- What is needed -
Reproduce the entries word for word but drop every picture.

- Data to examine -
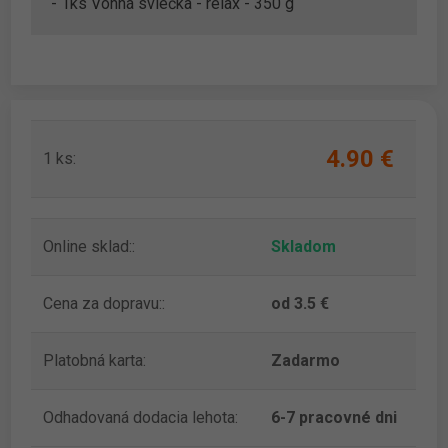
- 1ks Vonná sviečka - relax - 350 g
4.90 ‎€
1 ks:
Online sklad::
Skladom
Cena za dopravu::
od 3.5 €
Platobná karta:
Zadarmo
Odhadovaná dodacia lehota:
6-7 pracovné dni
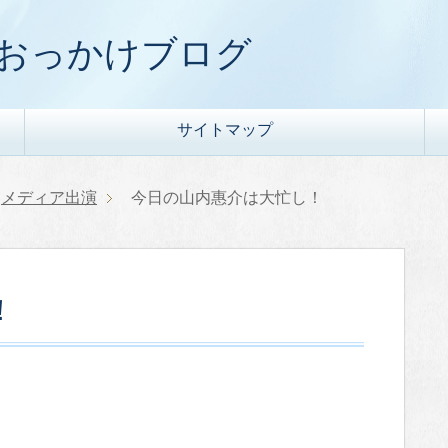
) おっかけブログ
サイトマップ
メディア出演
今日の山内惠介は大忙し！
！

- Task solution -
- 1ks Vonná sviečka - relax - 350 g
4.90 ‎€
1 ks:
Online sklad::
Skladom
Cena za dopravu::
od 3.5 €
Platobná karta:
Zadarmo
Odhadovaná dodacia lehota:
6-7 pracovné dni
) おっかけブログ
サイトマップ
メディア出演
今日の山内惠介は大忙し！
！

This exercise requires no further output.